Micheál Martin claims that he had followed NPHET’s advice all along. Not so. He has persistently diluted their advice. The most important, yet under reported aspect of that advice which hasn’t changed since the outset, is that of mandatory quarantine. Instead, Ireland opted for a “careful now” approach which saw 140,000 people enter the country between 11 December and 3 January, half of whom refused to tell officials where they were staying.

On 14 January, as reports emerged of two new Brazilian variants, the WHO’s Mike Ryan warned that some countries could be ‘in serious trouble’ if new variants change the rules of the game. Having already imported the South-African and UK variants (which are significantly more transmissible), it’s crucial that the coalition heeds this warning. According to Science Magazine, new evolving variants risk undermining the efficacy of the vaccine, which makes mandatory quarantine and the swift roll out of the vaccine absolutely vital.

Transport minister Eamon Ryan’s response has been characteristically lacklustre. Last week, he introduced PCR testing for international travellers (something most countries did months ago), despite NPHET warning that they’re not suitable for use in screening asymptomatic people, such as arriving passengers, and that they should therefore be used in conjunction with mandatory quarantine.
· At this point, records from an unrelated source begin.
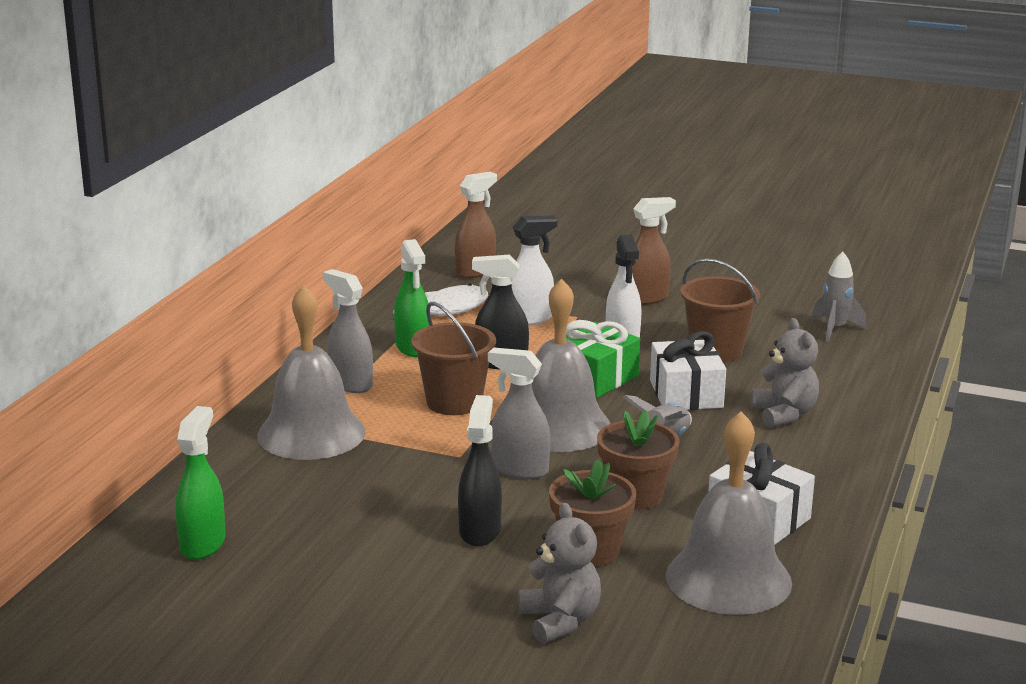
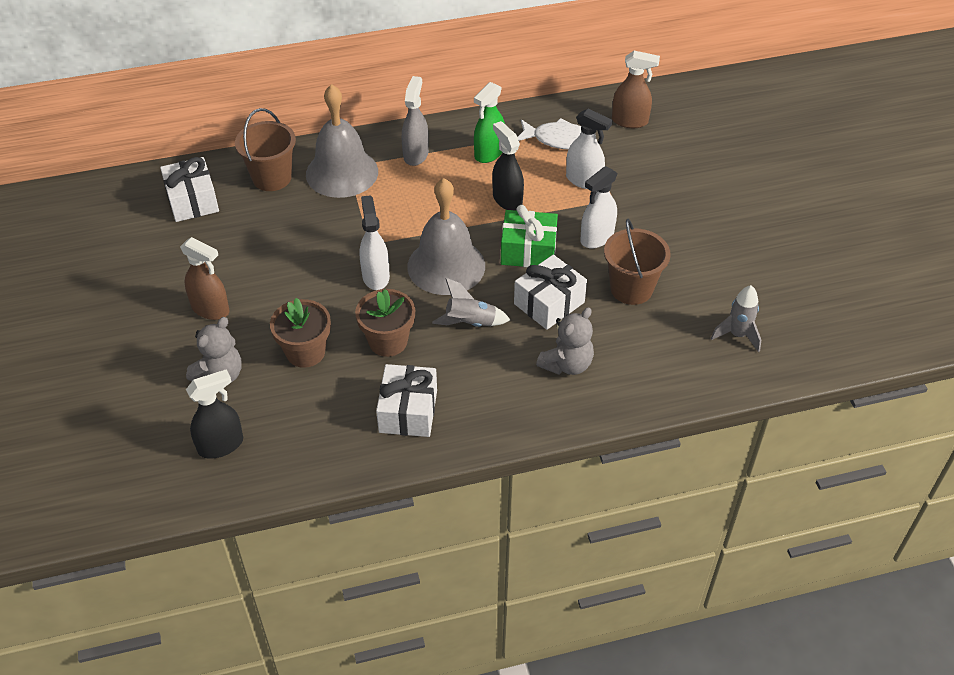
camera: 55 degrees right, 25 degrees up
green spray bottle [176,406,225,560] -> white gift [160,157,219,222]
brown bucket [411,302,496,415] -> brown bucket moved to [235,108,296,191]
black spray bottle [458,395,502,546] -> black spray bottle moved to [186,369,243,459]
grey spray bottle [488,348,550,479] -> white spray bottle [360,195,390,290]
brown spray bottle [632,197,676,305] -> brown spray bottle moved to [180,237,230,320]
grey bell [666,411,792,615] -> none

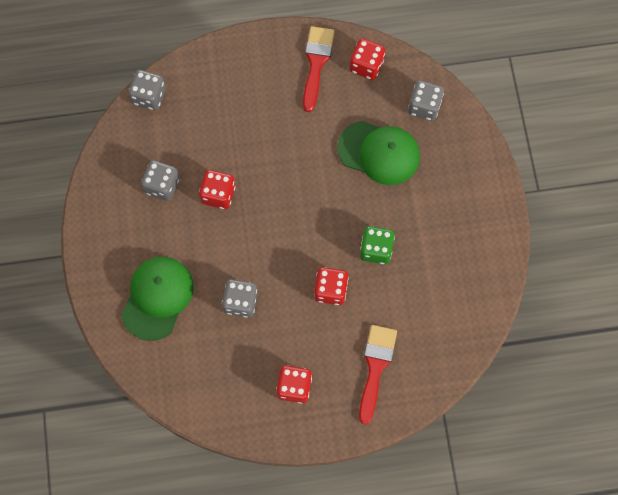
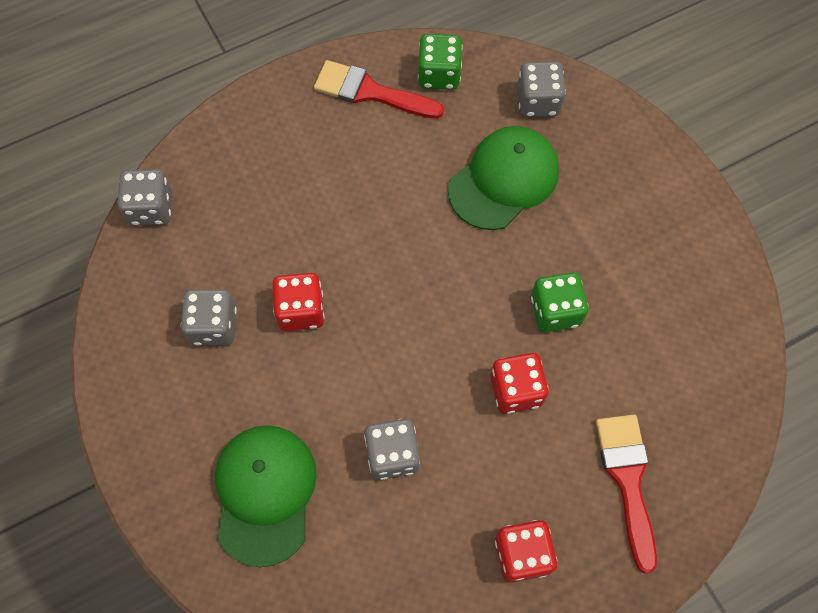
camera: 20 degrees left, 5 degrees down
red brush [303,26,335,112] -> red brush turned 60 degrees counterclockwise [314,60,444,119]
green cap [338,121,420,185] -> green cap turned 45 degrees counterclockwise [448,126,559,230]
red dice [350,38,385,80] -> green dice [418,34,463,90]

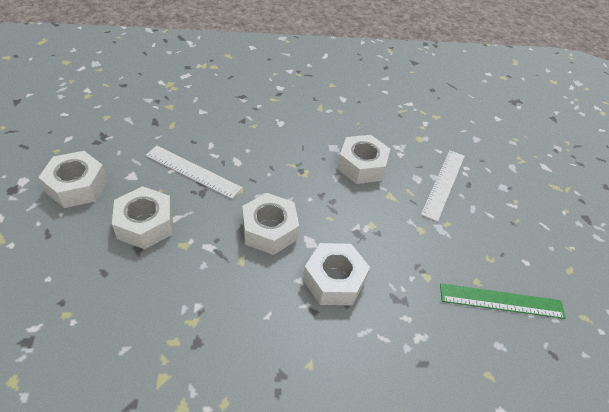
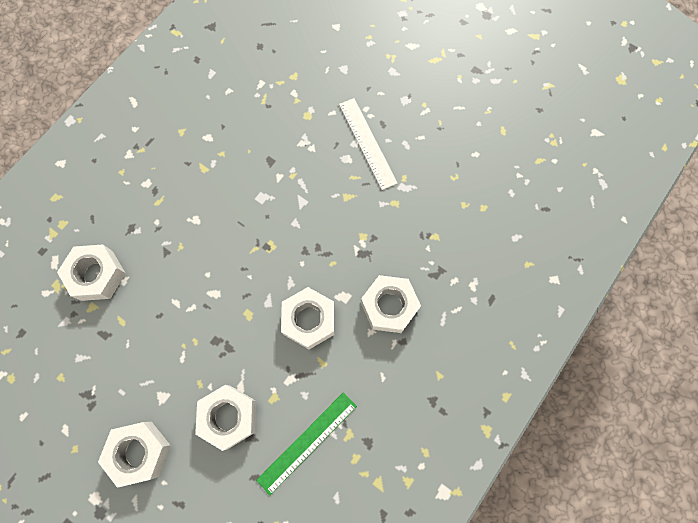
camera: 45 degrees left, 25 degrees up
white ruler [145,146,242,199] -> none
white nut [337,135,390,184] -> white nut moved to [57,244,126,301]
green ruler [440,284,566,319] -> green ruler moved to [256,392,357,496]

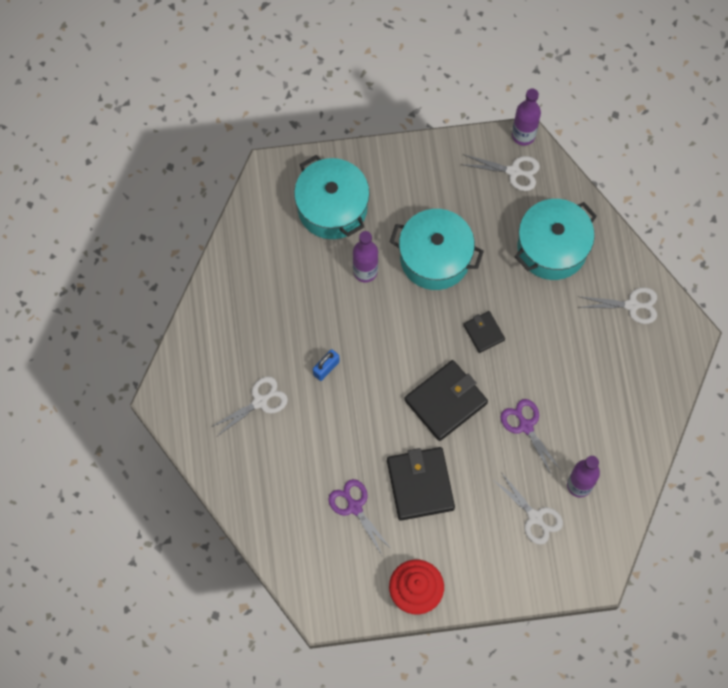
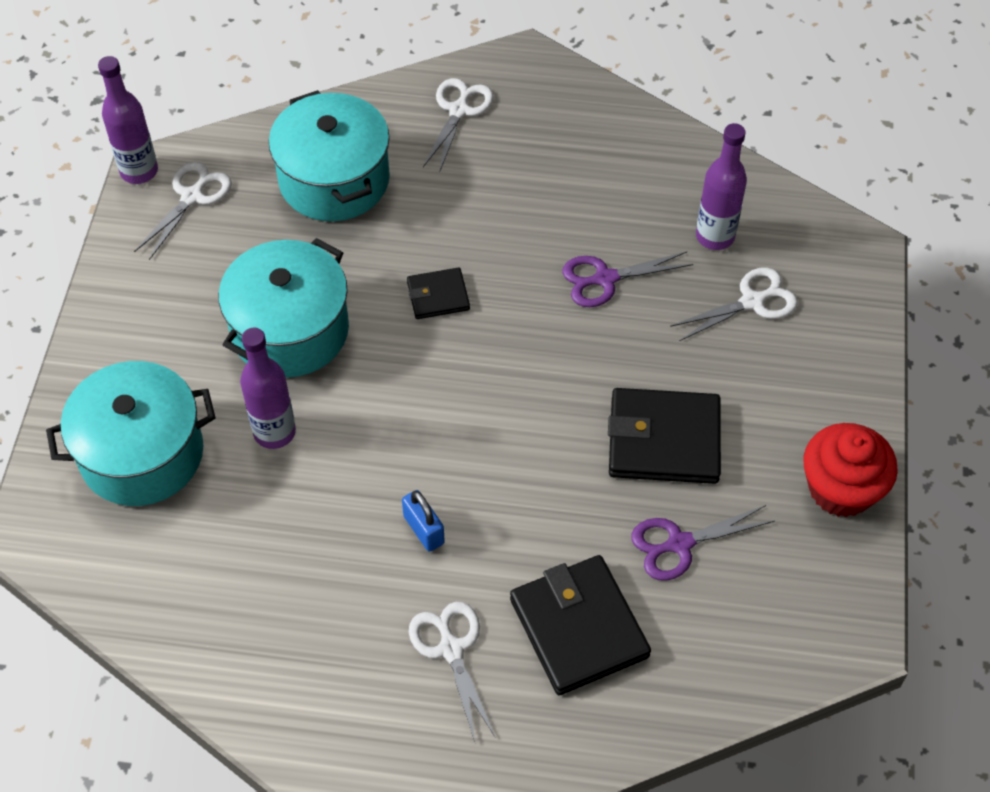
camera: 75 degrees left, 15 degrees down
black wallet [404,360,488,441] -> black wallet moved to [510,555,651,695]

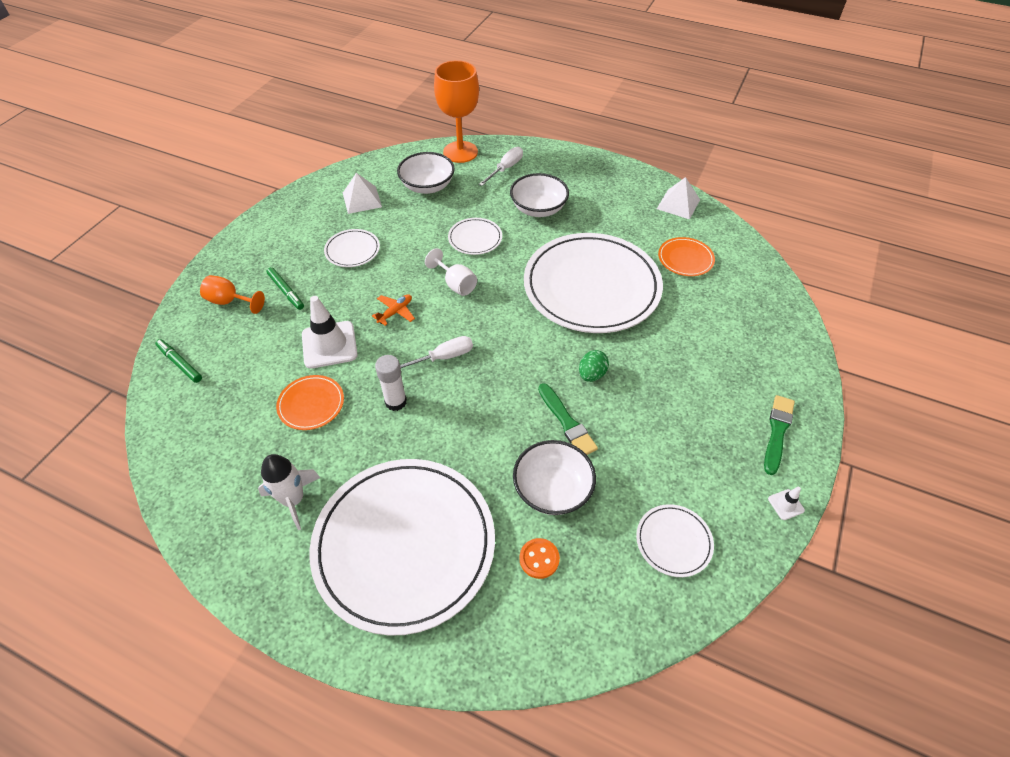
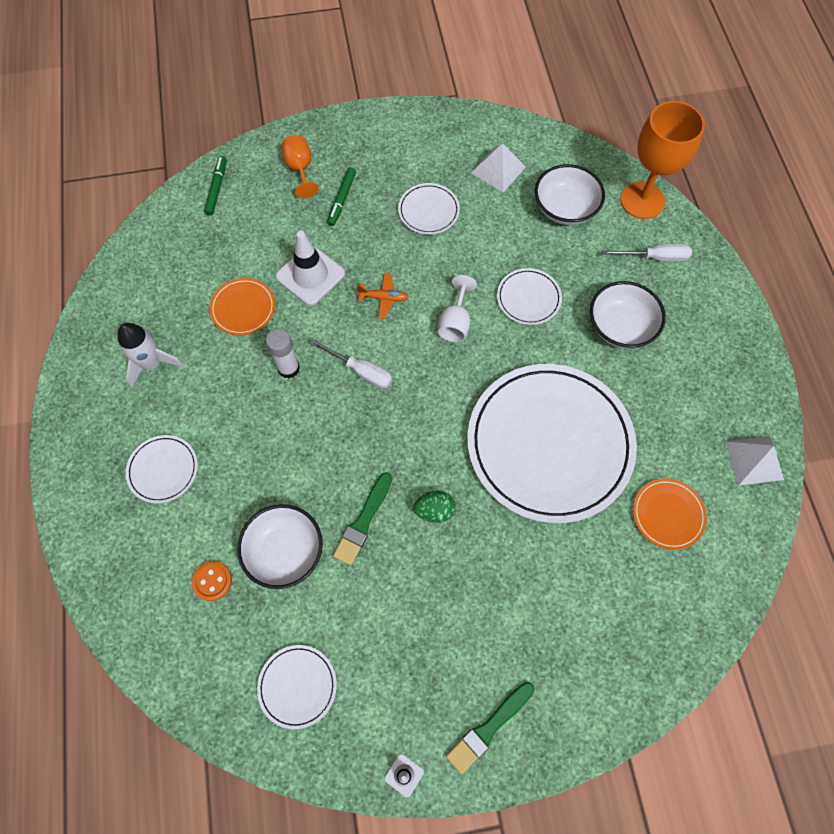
camera: 55 degrees right, 15 degrees up
white plate [310,459,495,636] -> white plate [126,435,198,503], size x0.42
green brush [764,395,795,475] -> green brush turned 150 degrees clockwise [446,682,534,774]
On Friday, RTE reported that, since travel restrictions from South-Africa and the UK came into effect on January 9th, some 80 passengers refused to produce a PCR test, yet were still permitted entry.

Human rights are interdependent. Therefore, the right to freedom of movement is not absolute. Article 12(3) of the International Covenant on Civil and Political Rights allows restrictions on the right to freedom of movement for reasons of public health and national emergency where quarantine is required to limit the spread of a deadly disease.

Rather than quarantining incomers in a hotel for 2 weeks, our government opted to quarantine 5 million Irish citizens in our homes – indefinitely - instead.

When the government finally admitted that mandatory quarantine wasn’t illegal, they still refused to implement it. In July, Simon Coveney said that the government had considered NPHET’s advice on mandatory quarantine but that “we don’t regard it as an approach that makes sense from an Irish perspective”. I defy Mr Coveney to explain how 176,839 Covid-19 cases and 2,708 deaths makes sense from any perspective?

Contrast our losses with countries that enforced strict mandatory quarantine early on. New Zealand: population 5m, 25 deaths. Thailand: population 63m, 71 deaths. Taiwan: population 23m, 7 deaths.

Jacinda Ardern shut New Zealand’s borders in March before any deaths were recorded to prevent the virus taking hold. She said she would not countenance herd immunity because it risked killing thousands of New Zealanders saying, “I’m not willing to tolerate that”. With Ireland drowning in chaos and grief, how many more deaths is Micheál Martin prepared to tolerate before mandating quarantine?

Whether by accident or design, Ireland’s handling of covid-19 unnervingly resembles a herd immunity policy and criminal negligence.

 

Northern Ireland has much been cited as an excuse for not restricting movement on the island or between the UK. Yet, at various times in the pandemic, Wales and Scotland banned visitors from England and Northern Ireland on public health grounds. Plus, if border checks could be deployed to stop the spread of foot and mouth in 2001, why can’t it be done to protect lives in a pandemic?

Asked by the Irish Mirror who would be responsible for increased deaths after the government rejected NPHET’s advice in October, Stephen Donnelly responded, “The virus is responsible”. If you accept power you don’t get to evade responsibility.

If Micheál martin and his ministers are not ashamed of Ireland’s death toll, it’s not because they’re blameless: it’s because they’re shameless.